# What is required
Every line of the entries that holds the word "college" is to be copied.

Extracted data below:

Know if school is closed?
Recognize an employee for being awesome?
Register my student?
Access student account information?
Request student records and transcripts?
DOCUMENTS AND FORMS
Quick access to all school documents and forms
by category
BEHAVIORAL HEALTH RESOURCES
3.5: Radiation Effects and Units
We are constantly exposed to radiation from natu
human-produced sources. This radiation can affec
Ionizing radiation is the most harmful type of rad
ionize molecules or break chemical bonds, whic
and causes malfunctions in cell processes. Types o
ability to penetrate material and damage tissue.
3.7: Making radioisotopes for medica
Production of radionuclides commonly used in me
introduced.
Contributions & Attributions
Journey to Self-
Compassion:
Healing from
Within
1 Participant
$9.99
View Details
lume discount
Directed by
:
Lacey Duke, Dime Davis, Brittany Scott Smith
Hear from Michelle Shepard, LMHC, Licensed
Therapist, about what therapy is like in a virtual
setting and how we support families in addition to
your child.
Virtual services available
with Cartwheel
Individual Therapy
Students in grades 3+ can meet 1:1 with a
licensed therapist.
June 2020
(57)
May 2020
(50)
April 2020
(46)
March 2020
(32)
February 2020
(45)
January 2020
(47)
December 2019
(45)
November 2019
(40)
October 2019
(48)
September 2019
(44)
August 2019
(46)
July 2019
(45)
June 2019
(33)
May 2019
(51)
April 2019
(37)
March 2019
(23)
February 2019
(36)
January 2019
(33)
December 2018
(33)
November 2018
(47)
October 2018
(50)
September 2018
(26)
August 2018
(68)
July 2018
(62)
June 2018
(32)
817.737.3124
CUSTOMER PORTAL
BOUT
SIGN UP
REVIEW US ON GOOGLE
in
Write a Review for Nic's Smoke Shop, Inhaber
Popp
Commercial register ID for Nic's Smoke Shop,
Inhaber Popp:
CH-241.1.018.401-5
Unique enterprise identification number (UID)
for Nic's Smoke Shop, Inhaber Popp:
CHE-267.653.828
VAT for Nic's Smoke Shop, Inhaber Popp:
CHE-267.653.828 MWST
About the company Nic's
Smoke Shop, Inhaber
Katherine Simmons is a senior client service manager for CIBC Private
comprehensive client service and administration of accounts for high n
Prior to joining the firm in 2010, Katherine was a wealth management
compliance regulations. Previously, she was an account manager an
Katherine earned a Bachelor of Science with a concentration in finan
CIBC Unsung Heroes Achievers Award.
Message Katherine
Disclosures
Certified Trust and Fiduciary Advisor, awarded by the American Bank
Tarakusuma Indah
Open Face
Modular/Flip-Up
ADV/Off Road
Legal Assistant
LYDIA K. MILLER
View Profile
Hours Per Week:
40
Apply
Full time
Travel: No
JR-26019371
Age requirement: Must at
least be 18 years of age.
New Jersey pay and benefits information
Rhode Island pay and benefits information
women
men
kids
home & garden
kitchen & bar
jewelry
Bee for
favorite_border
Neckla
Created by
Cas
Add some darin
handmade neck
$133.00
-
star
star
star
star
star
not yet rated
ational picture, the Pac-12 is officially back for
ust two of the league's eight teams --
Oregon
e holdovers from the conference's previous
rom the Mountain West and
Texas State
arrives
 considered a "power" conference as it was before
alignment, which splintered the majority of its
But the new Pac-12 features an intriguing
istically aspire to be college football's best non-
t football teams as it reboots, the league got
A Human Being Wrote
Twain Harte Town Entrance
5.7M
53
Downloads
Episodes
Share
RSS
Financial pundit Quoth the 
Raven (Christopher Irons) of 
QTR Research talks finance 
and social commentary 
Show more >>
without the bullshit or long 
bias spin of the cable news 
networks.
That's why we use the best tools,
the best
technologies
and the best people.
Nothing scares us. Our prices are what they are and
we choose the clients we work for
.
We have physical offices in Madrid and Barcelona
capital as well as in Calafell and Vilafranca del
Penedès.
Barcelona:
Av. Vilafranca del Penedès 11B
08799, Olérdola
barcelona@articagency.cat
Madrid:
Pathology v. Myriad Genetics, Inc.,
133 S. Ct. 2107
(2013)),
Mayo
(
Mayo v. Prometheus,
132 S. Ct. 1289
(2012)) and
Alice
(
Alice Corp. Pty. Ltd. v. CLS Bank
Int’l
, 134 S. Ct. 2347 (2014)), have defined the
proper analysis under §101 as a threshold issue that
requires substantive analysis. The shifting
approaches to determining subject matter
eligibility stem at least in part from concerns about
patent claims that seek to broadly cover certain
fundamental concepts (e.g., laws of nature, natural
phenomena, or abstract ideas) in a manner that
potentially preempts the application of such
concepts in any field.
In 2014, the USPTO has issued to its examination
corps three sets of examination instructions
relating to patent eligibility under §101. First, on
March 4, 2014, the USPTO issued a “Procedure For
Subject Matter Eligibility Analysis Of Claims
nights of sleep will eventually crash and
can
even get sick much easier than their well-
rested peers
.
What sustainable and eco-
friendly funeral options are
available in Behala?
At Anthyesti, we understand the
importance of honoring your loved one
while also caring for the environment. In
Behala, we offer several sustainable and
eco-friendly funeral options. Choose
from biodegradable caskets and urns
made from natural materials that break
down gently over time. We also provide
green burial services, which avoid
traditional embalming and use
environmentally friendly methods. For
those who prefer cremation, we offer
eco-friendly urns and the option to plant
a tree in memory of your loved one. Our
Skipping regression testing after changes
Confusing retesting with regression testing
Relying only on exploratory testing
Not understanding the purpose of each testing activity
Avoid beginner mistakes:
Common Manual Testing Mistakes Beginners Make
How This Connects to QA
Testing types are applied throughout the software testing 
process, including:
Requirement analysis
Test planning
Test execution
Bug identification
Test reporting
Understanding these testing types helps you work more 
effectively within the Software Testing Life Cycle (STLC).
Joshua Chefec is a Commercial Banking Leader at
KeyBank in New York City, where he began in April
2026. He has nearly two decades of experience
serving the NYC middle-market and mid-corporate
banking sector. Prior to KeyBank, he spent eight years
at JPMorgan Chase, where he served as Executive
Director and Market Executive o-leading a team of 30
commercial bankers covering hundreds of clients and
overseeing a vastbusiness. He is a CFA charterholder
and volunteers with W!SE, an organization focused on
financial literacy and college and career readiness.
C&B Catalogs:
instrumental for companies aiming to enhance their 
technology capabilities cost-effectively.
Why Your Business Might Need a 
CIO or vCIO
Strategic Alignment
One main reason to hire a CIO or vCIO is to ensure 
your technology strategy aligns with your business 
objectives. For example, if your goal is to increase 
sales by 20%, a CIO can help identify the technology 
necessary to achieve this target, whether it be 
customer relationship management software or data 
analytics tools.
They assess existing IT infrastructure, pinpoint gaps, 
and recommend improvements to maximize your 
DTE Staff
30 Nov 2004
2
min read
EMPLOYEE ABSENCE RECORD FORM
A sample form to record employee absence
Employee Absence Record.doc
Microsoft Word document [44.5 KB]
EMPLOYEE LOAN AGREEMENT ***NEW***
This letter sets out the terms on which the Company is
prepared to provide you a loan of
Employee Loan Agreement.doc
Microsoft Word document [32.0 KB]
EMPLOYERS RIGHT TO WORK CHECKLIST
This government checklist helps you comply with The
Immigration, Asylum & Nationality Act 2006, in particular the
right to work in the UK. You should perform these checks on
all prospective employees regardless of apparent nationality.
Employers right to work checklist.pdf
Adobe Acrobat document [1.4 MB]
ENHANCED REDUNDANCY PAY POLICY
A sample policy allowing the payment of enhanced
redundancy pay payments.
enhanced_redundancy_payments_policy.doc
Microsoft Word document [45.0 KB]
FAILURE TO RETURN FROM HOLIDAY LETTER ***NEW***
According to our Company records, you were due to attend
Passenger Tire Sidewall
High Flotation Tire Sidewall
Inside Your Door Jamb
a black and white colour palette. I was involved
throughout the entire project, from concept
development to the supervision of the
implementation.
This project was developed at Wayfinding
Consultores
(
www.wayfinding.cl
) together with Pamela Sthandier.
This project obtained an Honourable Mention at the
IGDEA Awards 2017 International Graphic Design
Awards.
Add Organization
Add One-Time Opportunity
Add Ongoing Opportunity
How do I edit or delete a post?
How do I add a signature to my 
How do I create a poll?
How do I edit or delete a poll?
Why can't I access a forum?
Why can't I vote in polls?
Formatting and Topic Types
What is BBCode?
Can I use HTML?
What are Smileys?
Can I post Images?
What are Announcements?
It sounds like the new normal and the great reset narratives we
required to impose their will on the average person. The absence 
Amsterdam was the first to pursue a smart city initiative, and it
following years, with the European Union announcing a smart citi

End of Extracted data.

# Answer below
istically aspire to be college football's best non-
financial literacy and college and career readiness.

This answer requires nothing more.